### Excerpt to read
Doubleplusungood

You just can’t make stuff like this up:

David Brent would never approve. ‘Brainstorming’, the buzzword used by executives to generate ideas among their staff, has been deemed politically incorrect by civil servants because it is thought to be offensive to people with brain disorders.

Instead staff at the Department of Enterprise, Trade and Investment (DETI) in Belfast will use the term ‘thought-showers’ when they get together to think creatively. A spokeswoman said: ‘The DETI does not use the term brainstorming on its training courses on the grounds that it may be deemed pejorative.’

Sources inside the department said there was concern that the term would cause offence to people with epilepsy as well those with brain tumours or brain injuries.

Welcome to our brave new world of political correctness taken to its illogical extreme…

6 thoughts on “Doubleplusungood

  1. Well, I had a stroke some years back, and way before my time they called ’em – you got it – brainstorms. Still, I know what people mean when they say brainstorm, and it does not offend me, not should it.

    Thought shower is creepy though. Free association leads to thought(crime) + the “shower” they send you to for committing the thoughtcrime.

### Work instruction A
In the Doubleplusungood post, reproduce the passage between "Sources inside the" and "or brain injuries.", inclusive.
### Work instruction B
From the Doubleplusungood post, list every condition that sources inside the department said the term "brainstorming" might offend people with.
### Work instruction C
Pick up the Doubleplusungood post after its final sentence and write what comes next.

### Recorded information

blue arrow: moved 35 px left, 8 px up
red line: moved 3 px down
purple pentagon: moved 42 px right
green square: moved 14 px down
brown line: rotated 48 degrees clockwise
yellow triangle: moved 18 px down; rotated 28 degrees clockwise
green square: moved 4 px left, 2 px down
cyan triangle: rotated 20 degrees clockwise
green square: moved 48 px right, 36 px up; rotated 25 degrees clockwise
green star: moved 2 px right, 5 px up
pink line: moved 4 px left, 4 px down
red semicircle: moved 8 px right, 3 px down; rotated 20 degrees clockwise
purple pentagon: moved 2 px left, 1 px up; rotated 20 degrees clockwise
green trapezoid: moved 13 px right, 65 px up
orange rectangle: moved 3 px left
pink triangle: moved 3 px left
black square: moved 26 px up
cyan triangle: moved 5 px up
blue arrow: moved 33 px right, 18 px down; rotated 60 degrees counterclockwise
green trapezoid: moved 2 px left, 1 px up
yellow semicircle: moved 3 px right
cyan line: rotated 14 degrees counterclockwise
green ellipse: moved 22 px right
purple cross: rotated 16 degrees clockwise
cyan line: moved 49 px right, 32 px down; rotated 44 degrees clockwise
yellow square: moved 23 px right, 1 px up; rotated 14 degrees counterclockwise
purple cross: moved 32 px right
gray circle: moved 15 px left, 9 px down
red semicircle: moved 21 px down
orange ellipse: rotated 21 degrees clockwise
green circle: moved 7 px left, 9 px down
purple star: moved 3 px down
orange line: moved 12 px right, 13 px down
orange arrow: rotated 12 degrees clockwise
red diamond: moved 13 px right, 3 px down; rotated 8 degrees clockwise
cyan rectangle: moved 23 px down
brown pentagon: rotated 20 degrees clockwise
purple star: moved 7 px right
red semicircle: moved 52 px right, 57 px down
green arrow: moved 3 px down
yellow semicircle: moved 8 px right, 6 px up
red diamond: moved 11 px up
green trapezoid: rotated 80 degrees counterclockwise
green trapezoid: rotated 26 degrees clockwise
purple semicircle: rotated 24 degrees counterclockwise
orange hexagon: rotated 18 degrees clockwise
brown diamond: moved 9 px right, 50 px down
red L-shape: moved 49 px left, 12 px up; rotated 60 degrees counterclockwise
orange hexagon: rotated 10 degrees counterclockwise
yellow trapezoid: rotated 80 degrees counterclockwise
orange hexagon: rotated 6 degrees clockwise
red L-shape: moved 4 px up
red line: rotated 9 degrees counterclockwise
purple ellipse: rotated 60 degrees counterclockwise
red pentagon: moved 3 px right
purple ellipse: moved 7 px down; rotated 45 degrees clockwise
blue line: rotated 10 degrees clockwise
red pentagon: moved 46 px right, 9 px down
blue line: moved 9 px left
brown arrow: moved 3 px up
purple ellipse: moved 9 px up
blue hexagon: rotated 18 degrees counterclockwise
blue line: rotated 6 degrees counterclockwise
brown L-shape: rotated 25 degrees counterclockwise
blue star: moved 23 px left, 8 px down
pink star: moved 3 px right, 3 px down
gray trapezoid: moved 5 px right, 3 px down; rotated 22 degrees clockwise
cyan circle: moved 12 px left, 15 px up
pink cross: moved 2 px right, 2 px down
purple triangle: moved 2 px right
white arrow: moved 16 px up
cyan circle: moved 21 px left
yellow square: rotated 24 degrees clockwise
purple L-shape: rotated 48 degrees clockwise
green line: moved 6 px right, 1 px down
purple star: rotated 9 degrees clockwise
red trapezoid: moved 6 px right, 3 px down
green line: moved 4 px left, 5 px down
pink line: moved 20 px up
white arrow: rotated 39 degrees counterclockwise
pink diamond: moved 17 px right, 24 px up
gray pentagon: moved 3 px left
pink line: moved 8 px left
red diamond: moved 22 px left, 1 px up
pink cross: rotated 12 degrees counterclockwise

### Expected output A
Sources inside the department said there was concern that the term would cause offence to people with epilepsy as well those with brain tumours or brain injuries.

### Expected output B
- epilepsy
- brain tumours
- brain injuries

### Expected output C
    Just a thought…

  2. This is Belfast, Jay, a city largely inhabited by MOPE’s (most oppressed people ever). The cities unionist/protestant and nationalist/catholic residents never seek to score points on how oppressed they are by the other side (be it about the routes of religious parades, the displays of national flags, or the terminology with which one side or the other calls the province). In reality it’s ethnic minorities for whom Belfast is truly a cold house, I’ve personally walked through attacked Chinese districts in South Belfast. My point in this is that in reaction to 80 years of sectarian division, 30 of which invovled an armed insurrection by the modern day brownshirts of IRA/Sinn Fein, this has become a very politically correct city. Sure a lot of its inhabitants don’t behave that way (and are in fact sectarian spides), but official policy in Belfast and the province of Northern Ireland caters to all sorts of victims, ranging from real victims of terror, to these imaginary victims of slur in the office place. I would not worry until some other part of the United Kingdom that doesn’t have so many “victims” walking around adopts this legislation.